Mobiles phones aren't the only things that are getting smart. Home appliances too.
On display at the Consumer Electronics Show (CES) here along with the latest smartphones and touchscreen tablet computers are ovens, dishwashers, washing machines, dryers, refrigerators and other products for the "connected" home.
South Korea's LG Electronics is displaying its "Thinq" home appliances which are connected to a home Wi-Fi network and can be controlled by a smartphone or a computer.
The camera embedded in the robot can also be used to keep an eye on the house while the owner is away.
Also from LG Electronics are refrigerators with touchscreen LCD displays that let users keep tabs on where items are located in the refrigerator and when they expire.
An owner can access the information while shopping via a smartphone and check whether they have enough milk or orange juice, for example.
In case of a problem such as a door left open, the LG refrigerator can send an alert to an owner's smartphone or computer.
Tom deSalvo, a spokesman for Kenmore, the appliance brand of retail titan Sears, said the company is researching the possibilities of being able to turn an oven or a clothes dryer on or off using a smartphone.
Safety questions have not made this a reality yet, he said, but as of next year, the temperature of a Kenmore oven, for example, can be regulated from a distance using a smartphone.

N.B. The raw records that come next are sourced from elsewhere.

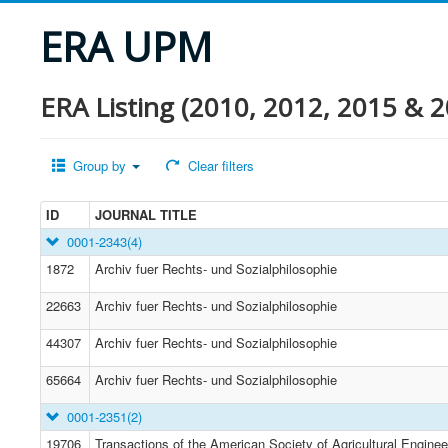
ERA UPM
ERA Listing (2010, 2012, 2015 & 2
Group by
Clear filters
ID
JOURNAL TITLE
0001-2343
(4)
1872
Archiv fuer Rechts- und Sozialphilosophie
22663
Archiv fuer Rechts- und Sozialphilosophie
44307
Archiv fuer Rechts- und Sozialphilosophie
65664
Archiv fuer Rechts- und Sozialphilosophie
0001-2351
(2)
19706
Transactions of the American Society of Agricultural Enginee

US home appliance giant General Electric is making its first appearance at CES to show off its home energy management solutions including "Nucleus," which gives consumers information about electricity consumption.
Nucleus, which is expected to be available later this year, works with smart meters, smart appliances, programmable thermostats and software applications to help homeowners monitor their usage and reduce their electricity bills.
Joseph McGuire, the president of the Association of Home Appliance Manufacturers, said US government energy standards -- and tax credits for energy efficient appliances -- were a big driver for innovation in the sector.
Ultimately, though, it's consumers who will decide, he said, with the ability to cut down on electricity bills a prime motivating factor.
It's not just the standard household items such as washers and dryers which are taking advantage of the latest technology, other products on display here are too.
Cedric Hutchings, co-founder of Withings, a French start-up showing off a baby monitor, a blood pressure monitor and other products at CES, said smart devices are opening up all kinds of new possibilities for the home.
The Withings baby monitor features a camera equipped with night vision that can send pictures and audio to an iPhone or any other device with a connected screen.
A microphone allows parents to talk to the child from another room and they can set alarms to be awoken if a baby's sleep is disrupted.